I have been reading the "Laus Angelorum Magna"  prayed at the ending of Matins in the Ambrosian Rite.   Is "Cito anticipent nos misericordia tua" OK?  Misericordia tua is singular whilst "anticipent" is plural.    Thanks._


----------



## bearded

voltape said:


> Misericordia tua is singular


Hello
It should probably be _anticipet _(unless ''anticipent'' refers to some words in the preceding sentences..).

---------

Later addition:
I found a text  of that prayer reading ''ut cito anticipent nos misericordiae Domini'' - with a perfect congruence in the plural.
http://www.salpan.org (below, on the right)


----------



## Scholiast

saluete omnes!

bearded is quite right about the inconcinnity of _anticipent_*_ misericordia tua_. The grammatically correct singular _anticipet_ is quoted in a _Life _of St John in Migne's _Patrologia Latina_ here, and I imagine elsewhere too.
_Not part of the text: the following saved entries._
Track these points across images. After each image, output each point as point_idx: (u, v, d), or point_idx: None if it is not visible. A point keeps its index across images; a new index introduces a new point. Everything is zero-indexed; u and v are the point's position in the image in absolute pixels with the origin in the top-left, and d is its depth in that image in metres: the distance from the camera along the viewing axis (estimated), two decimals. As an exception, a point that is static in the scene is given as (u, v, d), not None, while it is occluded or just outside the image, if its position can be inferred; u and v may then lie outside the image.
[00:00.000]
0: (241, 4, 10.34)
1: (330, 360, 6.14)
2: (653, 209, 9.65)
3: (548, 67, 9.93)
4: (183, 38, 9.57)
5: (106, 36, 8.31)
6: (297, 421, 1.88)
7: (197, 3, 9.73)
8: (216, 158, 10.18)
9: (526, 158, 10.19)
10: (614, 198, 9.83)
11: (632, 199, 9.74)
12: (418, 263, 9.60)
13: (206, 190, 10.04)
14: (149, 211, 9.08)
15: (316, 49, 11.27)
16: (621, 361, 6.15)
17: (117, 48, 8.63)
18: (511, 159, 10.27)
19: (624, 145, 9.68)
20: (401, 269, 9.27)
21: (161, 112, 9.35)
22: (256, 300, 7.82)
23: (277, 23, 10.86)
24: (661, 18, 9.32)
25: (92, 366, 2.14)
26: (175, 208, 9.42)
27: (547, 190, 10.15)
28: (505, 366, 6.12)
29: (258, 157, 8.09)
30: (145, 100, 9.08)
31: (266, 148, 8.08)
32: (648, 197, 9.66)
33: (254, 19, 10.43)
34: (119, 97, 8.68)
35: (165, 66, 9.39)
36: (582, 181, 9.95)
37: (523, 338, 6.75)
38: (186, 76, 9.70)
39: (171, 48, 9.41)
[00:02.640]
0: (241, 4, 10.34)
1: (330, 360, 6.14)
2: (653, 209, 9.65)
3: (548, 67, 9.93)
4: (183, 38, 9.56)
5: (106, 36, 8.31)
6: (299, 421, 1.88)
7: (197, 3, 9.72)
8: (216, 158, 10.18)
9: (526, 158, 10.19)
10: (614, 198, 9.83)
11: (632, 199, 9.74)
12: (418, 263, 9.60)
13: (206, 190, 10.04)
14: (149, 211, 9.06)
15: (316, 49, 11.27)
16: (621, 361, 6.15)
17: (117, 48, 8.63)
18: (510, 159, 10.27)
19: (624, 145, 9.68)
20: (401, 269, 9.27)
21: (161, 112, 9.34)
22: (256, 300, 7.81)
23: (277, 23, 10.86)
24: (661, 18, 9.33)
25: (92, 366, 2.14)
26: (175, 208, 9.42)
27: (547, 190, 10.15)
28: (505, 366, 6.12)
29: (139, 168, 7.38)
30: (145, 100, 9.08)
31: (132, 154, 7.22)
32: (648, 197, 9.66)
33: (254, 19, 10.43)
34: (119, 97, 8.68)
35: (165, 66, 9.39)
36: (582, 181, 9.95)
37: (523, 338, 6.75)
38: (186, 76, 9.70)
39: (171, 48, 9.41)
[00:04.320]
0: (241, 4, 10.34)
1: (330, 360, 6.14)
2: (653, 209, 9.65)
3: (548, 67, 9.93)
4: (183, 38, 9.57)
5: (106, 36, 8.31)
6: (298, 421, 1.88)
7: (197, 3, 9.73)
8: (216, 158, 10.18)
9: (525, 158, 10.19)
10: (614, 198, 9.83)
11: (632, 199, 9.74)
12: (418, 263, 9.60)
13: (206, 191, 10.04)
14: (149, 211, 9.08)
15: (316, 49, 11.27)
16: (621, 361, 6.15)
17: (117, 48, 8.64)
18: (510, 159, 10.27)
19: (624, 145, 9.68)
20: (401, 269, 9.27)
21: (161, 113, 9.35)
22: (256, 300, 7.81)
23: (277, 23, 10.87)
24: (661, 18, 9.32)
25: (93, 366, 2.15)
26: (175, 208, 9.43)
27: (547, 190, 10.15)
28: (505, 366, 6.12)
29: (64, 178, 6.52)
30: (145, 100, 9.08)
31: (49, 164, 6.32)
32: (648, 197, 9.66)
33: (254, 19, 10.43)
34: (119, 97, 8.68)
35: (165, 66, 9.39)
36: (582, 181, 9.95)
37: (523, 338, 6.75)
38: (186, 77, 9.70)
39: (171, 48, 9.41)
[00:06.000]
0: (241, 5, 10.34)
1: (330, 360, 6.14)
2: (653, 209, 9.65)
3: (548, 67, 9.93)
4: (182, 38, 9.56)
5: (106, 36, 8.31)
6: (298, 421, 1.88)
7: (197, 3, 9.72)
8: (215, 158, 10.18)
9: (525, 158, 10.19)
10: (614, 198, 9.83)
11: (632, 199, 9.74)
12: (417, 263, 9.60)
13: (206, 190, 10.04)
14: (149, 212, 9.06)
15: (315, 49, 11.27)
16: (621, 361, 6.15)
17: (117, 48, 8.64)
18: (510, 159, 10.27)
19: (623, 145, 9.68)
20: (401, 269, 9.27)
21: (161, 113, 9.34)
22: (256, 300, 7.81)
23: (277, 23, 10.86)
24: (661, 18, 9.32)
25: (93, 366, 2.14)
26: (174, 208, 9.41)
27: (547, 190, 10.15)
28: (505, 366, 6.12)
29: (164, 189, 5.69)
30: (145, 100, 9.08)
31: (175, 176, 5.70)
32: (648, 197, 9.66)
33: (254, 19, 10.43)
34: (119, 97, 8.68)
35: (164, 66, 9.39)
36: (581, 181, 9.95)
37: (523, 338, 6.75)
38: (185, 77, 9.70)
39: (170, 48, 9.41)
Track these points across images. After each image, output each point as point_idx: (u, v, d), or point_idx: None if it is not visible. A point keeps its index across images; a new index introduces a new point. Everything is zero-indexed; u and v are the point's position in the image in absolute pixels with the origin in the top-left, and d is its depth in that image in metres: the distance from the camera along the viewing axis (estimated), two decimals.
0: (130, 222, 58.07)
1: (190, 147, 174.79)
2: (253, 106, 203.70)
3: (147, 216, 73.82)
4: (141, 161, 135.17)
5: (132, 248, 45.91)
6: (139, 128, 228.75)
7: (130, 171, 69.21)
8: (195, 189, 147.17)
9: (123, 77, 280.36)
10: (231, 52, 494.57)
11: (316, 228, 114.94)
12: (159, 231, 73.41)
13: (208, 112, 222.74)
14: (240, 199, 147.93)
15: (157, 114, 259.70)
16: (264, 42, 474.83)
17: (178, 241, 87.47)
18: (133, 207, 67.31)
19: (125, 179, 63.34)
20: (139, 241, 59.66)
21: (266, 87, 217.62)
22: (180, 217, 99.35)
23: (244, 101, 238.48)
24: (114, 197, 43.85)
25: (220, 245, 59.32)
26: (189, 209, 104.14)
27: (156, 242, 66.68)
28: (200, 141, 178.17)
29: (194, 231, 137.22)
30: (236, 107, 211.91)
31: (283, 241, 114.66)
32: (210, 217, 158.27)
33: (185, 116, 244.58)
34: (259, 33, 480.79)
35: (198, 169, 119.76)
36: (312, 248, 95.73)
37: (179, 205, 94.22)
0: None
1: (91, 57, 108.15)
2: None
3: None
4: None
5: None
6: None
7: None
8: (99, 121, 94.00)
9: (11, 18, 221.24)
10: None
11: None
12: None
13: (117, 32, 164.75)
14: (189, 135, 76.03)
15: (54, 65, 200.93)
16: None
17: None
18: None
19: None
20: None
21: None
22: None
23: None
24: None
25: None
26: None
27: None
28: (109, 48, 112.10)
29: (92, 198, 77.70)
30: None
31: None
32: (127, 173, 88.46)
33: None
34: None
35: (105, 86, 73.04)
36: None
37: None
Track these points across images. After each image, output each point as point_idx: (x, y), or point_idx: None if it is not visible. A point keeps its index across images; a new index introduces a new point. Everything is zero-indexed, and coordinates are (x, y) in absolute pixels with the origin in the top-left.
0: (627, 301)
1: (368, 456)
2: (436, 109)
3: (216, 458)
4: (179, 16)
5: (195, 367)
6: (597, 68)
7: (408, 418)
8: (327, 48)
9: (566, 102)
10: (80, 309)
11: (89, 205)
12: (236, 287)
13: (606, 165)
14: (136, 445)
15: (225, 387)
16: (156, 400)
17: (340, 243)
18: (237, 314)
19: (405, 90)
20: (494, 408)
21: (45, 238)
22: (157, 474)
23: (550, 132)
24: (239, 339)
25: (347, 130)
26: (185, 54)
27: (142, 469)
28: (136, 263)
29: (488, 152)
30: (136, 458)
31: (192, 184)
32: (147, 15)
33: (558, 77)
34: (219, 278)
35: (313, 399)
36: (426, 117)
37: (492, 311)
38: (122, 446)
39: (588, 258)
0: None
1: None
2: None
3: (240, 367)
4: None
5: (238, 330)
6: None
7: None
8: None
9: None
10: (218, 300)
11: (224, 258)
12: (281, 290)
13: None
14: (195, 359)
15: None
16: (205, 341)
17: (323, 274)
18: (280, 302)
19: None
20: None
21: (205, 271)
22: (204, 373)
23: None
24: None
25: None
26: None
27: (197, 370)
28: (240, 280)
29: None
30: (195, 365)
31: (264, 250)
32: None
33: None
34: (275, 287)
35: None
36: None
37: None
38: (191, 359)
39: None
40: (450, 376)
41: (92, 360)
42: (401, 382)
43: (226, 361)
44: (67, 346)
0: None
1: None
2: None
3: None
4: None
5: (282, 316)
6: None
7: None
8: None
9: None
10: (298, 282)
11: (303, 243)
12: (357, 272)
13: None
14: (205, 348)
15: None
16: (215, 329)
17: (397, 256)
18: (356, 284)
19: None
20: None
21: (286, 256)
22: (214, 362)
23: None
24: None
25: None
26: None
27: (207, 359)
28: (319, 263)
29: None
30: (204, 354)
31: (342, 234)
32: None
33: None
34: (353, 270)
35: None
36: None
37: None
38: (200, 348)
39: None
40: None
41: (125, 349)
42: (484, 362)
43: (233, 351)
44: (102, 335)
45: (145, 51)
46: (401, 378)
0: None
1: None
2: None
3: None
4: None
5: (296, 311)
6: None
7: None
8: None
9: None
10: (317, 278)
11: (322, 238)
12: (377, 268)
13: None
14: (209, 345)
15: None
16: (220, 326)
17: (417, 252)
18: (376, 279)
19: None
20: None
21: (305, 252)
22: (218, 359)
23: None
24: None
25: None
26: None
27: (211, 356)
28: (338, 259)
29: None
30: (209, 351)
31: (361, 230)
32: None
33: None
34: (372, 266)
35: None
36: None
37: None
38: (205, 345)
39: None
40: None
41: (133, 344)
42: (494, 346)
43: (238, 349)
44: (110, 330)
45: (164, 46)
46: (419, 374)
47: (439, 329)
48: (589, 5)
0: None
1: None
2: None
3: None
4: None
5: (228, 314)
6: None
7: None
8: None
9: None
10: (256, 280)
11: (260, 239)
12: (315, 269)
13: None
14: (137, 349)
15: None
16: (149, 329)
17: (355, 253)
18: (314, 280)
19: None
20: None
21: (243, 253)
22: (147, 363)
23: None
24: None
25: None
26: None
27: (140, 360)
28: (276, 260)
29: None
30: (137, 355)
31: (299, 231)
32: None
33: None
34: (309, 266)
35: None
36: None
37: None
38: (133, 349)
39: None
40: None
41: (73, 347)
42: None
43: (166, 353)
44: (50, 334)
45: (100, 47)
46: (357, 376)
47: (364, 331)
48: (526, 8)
The anomaly may be partly explained by the fact that the Vulgate has _misericordi*ae* tu*ae*_—though with a different verb (_occupent_).

Σ


----------



## voltape

*Ps 78, 8* ne memineris iniquitatum nostrarum antiquarum cito anticipent nos misericordiae tuae quia pauperes facti sumus nimis - As the Laus Angelorum Magna quotes Ps 78,8, I looked it up in the Latin Vulgata, and that's what I got. Obviously, there have been a couple of typos in the "Laus"that I was reading. Misericordiae tuae. Thank you to all - Questo mi fa felice! voule dire che il mio latino va migliorando. Mia madrelingua è lo spagnolo. Quale lingua potrò imparare più presto? il latino o l'intaliano? Grazie a tutti!


----------



## bearded

voltape said:


> il latino o l'intaliano?


L'italiano.  Ma mi sembra che tu lo abbia già imparato.


----------



## francisgranada

voltape said:


> Mia madrelingua è lo spagnolo. Quale lingua potrò imparare più presto? il latino o l'intaliano? Grazie a tutti!


Essendo d'accordo con bearded (the previous post #5), aggiungo che più lingue romanze conosci, più facile è comprendere il latino. Almeno è questa la mia esperienza, da non madrelingua né italiano né spagnolo (né latino ) ....

Question: I suppose the infinive of _anticipent/anticipet_ is _anticipare. _Did in (classical) Latin exist the verb _anticipere _(like _incipere_, _concipere_, etc ...) ?


----------



## Scholiast

saluete amici omnes!

francisgranada poses an interesting question. My _OLD_ has lemmata for both (a) _antecipio_, _-ere_, following the mixed conjugation system; and (b) _anticipo_, _-are_, first conjugation, with respectable authors referenced for both. But it marks (a) as transitive, and (b) as intransitive.

I'm not enough of an historical philologist to know what to make of this.

Σ


----------